Mosaics II: THE ROLE OF POWER

Throughout the four texts, the theme of power evolves as society becomes more complex. Power changes in different contexts. In the beginning, the well known concept that knowledge is power is introduced; that power can both be given and be gained, and moving through the texts one sees how true that concept remains through history and present day. We have seen opposing interpretations of power with Rousseau in the context of Hobbes and Locke. In this case, power is linked with inequality and readers can clearly see that sources of power shift over time. From this point, we jump ahead to Marx, who believes these shifts in power; in this context he speaks about the power of higher classes, are cyclical and inevitably power will be distributed evenly after revolution. Wollstonecraft presents arguably the first feminist text in which she describes dynamics of power between men and women and how they should shift. Power and inequality are firmly linked throughout these texts and they all grapple with how to level the scales in different ways.  

This first piece addresses the role of power as knowledge through the lens of Plato's Republic. "The upward journey and the viewing of the upward world as the soul's ascent to the intelligible.(Plato).” In addition to the well known cave allegory describing the discovery and increase of knowledge as one progresses towards the light, the passing of knowledge and training of the mind and body were of utmost importance.
In this painting, one can imagine the type of world Rousseau describes before man elevates himself from animal and savage to something greater. "this period of development of human faculties, maintaining a golden mean between the indolence of the primitive state and the petulant activity of our vanity, must have been the happiest and most durable epoch. . . all subsequent progress has been in appearance so many steps toward the perfection of the individual, and in fact toward the decrepitude of the species (Rousseau)”
This depiction addresses Rousseau's concepts of property, and it's relation to inequality and power. "The first man, who, after enclosing a piece of ground, took it into his head to say, "This is mine," and found people simple enough to believe him, was the true founder of civil society. How many crimes, how many wars, how many murders, how many misfortunes and horrors, would that man have saved the human species, who pulling up the stakes or filling up the ditches should have cried to his fellows: Be sure not to listen to this impostor; you are lost, if you forget that the fruits of the earth belong equally to us all, and the earth itself to nobody (Rousseau)!" Although historically inaccurate, the story of Columbus is a good example of moral inequality and power.
This piece depicts the type of working environment I imagine when reading Marx. This could be a group of workers coming home for the last time before a major revolution. Here one can see the role of power does not lie with the men walking home. "The modern bourgeois society that has sprouted from the ruins of feudal society has not done away with class antagonisms. It has but established new classes, new conditions of oppression, new forms of struggle in place of the old ones. Our epoch, the epoch of the bourgeoisie, possesses, however, this distinctive feature: it has simplified the class antagonisms. Society as a whole is more and more splitting up into two great hostile camps, into two great classes, directly facing each other: Bourgeoisie and Proletariat (Marx).” They look tired, are all dressed the same, and seem hunched over.

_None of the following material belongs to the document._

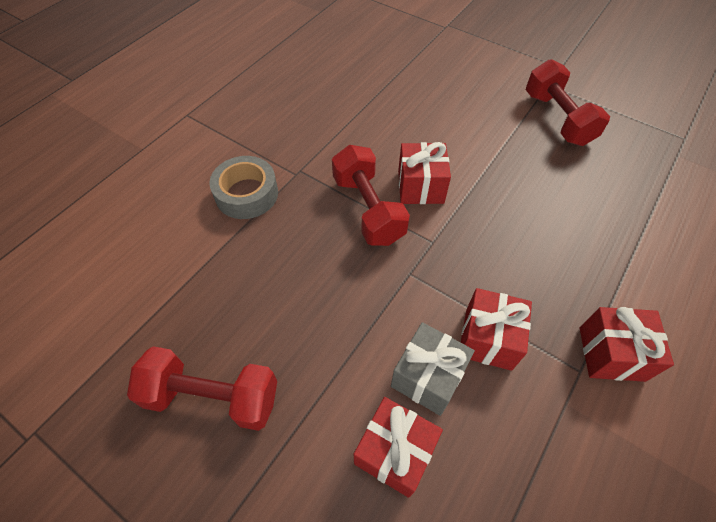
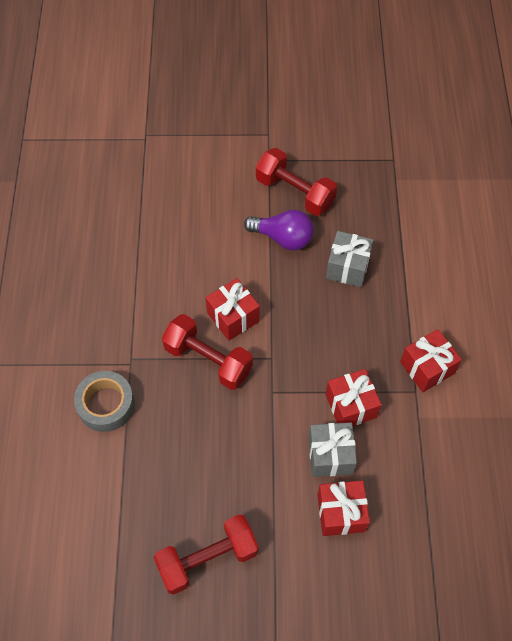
camera: 35 degrees left, 5 degrees up
none -> purple light bulb [244,210,314,251]
none -> grey gift [326,231,373,287]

"What the bourgeoisie, therefore, produces, above all, is its own grave-diggers. Its fall and the victory of the proletariat are equally inevitable"
This portrait of a young girl is a good depiction of the demure female, one who is dependent of man and ignorant in nature."Women are told from their infancy, and taught by the example of their mothers, that a little knowledge of human weakness, justly termed cunning, softness of temper, outward obedience, and a scrupulous attention to a puerile kind of propriety, will obtain for them the protection of man; and should they be beautiful, every thing else is needless, for at least twenty years of their lives (Wollstonecraft)."
This piece can be interpreted in many ways. I see this as a depiction of three types of woman; all of whom Wollstonecraft writes about in Vindication. There is the modest woman on the left, the liberated in the middle, and the married on the right. "Let woman share the rights and she will emulate the virtues of man; for she must grow more perfect when emancipated, or justify the authority that chains such a weak being to her duty (Wollstonescraft)." Wollstonecraft challenges the inequality of woman through empowerment and education.